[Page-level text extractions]
+++

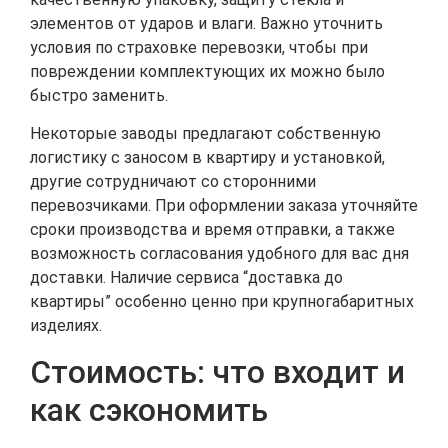
элементов от ударов и влаги. Важно уточнить
условия по страховке перевозки, чтобы при
повреждении комплектующих их можно было
быстро заменить.
Некоторые заводы предлагают собственную
логистику с заносом в квартиру и установкой,
другие сотрудничают со сторонними
перевозчиками. При оформлении заказа уточняйте
сроки производства и время отправки, а также
возможность согласования удобного для вас дня
доставки. Наличие сервиса “доставка до
квартиры” особенно ценно при крупногабаритных
изделиях.
Стоимость: что входит и
как сэкономить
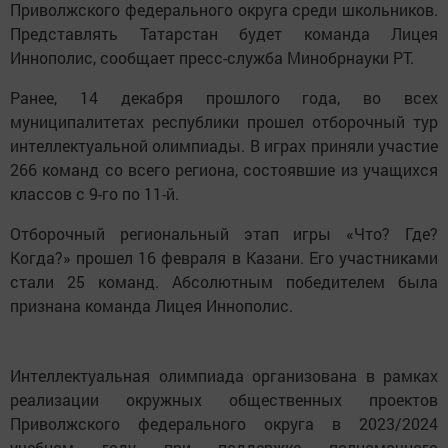
Приволжского федерального округа среди школьников.
Представлять Татарстан будет команда Лицея
Иннополис, сообщает пресс-служба Минобрнауки РТ.
Ранее, 14 декабря прошлого года, во всех
муниципалитетах республики прошел отборочный тур
интеллектуальной олимпиады. В играх приняли участие
266 команд со всего региона, состоявшие из учащихся
классов с 9-го по 11-й.
Отборочный региональный этап игры «Что? Где?
Когда?» прошел 16 февраля в Казани. Его участниками
стали 25 команд. Абсолютным победителем была
признана команда Лицея Иннополис.
Интеллектуальная олимпиада организована в рамках
реализации окружных общественных проектов
Приволжского федерального округа в 2023/2024
учебном году при поддержке полномочного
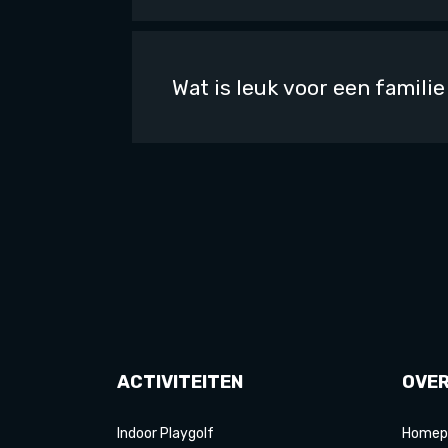
Wat is leuk voor een familie
ACTIVITEITEN
OVE
Indoor Playgolf
Homep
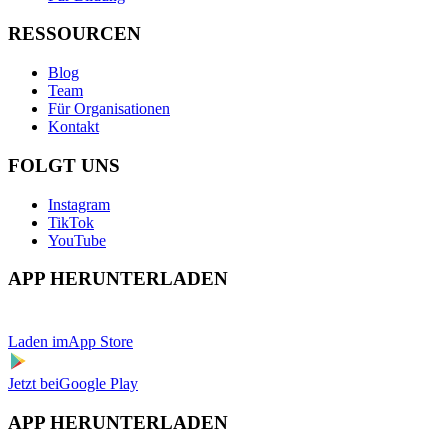
RESSOURCEN
Blog
Team
Für Organisationen
Kontakt
FOLGT UNS
Instagram
TikTok
YouTube
APP HERUNTERLADEN
Laden im
App Store
Jetzt bei
Google Play
APP HERUNTERLADEN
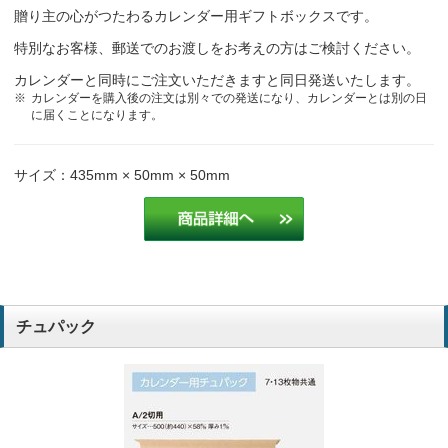
贈り主の心がつたわるカレンダー用ギフトボックスです。
特別なお客様、郵送でのお渡しをお考えの方はご検討ください。
カレンダーと同時にご注文いただきますと同日発送いたします。
カレンダーを購入後の注文は別々での発送になり、カレンダーとは別の日
に届くことになります。
サイズ：435mm × 50mm × 50mm
チュパック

+++

Request:
Verbatim repetition of the entries is required, excluding any pictures.

Completed task:
элементов от ударов и влаги. Важно уточнить
условия по страховке перевозки, чтобы при
повреждении комплектующих их можно было
быстро заменить.
Некоторые заводы предлагают собственную
логистику с заносом в квартиру и установкой,
другие сотрудничают со сторонними
перевозчиками. При оформлении заказа уточняйте
сроки производства и время отправки, а также
возможность согласования удобного для вас дня
доставки. Наличие сервиса “доставка до
квартиры” особенно ценно при крупногабаритных
изделиях.
Стоимость: что входит и
как сэкономить
Приволжского федерального округа среди школьников.
Представлять Татарстан будет команда Лицея
Иннополис, сообщает пресс-служба Минобрнауки РТ.
Ранее, 14 декабря прошлого года, во всех
муниципалитетах республики прошел отборочный тур
интеллектуальной олимпиады. В играх приняли участие
266 команд со всего региона, состоявшие из учащихся
классов с 9-го по 11-й.
Отборочный региональный этап игры «Что? Где?
Когда?» прошел 16 февраля в Казани. Его участниками
стали 25 команд. Абсолютным победителем была
признана команда Лицея Иннополис.
Интеллектуальная олимпиада организована в рамках
реализации окружных общественных проектов
Приволжского федерального округа в 2023/2024
учебном году при поддержке полномочного
Wat is leuk voor een familie
ACTIVITEITEN
OVE
Indoor Playgolf
Homep
RESSOURCEN
Blog
Team
Für Organisationen
Kontakt
FOLGT UNS
Instagram
TikTok
YouTube
APP HERUNTERLADEN
Laden im
App Store
Jetzt bei
Google Play
APP HERUNTERLADEN
贈り主の心がつたわるカレンダー用ギフトボックスです。
特別なお客様、郵送でのお渡しをお考えの方はご検討ください。
カレンダーと同時にご注文いただきますと同日発送いたします。
カレンダーを購入後の注文は別々での発送になり、カレンダーとは別の日
に届くことになります。
サイズ：435mm × 50mm × 50mm
チュパック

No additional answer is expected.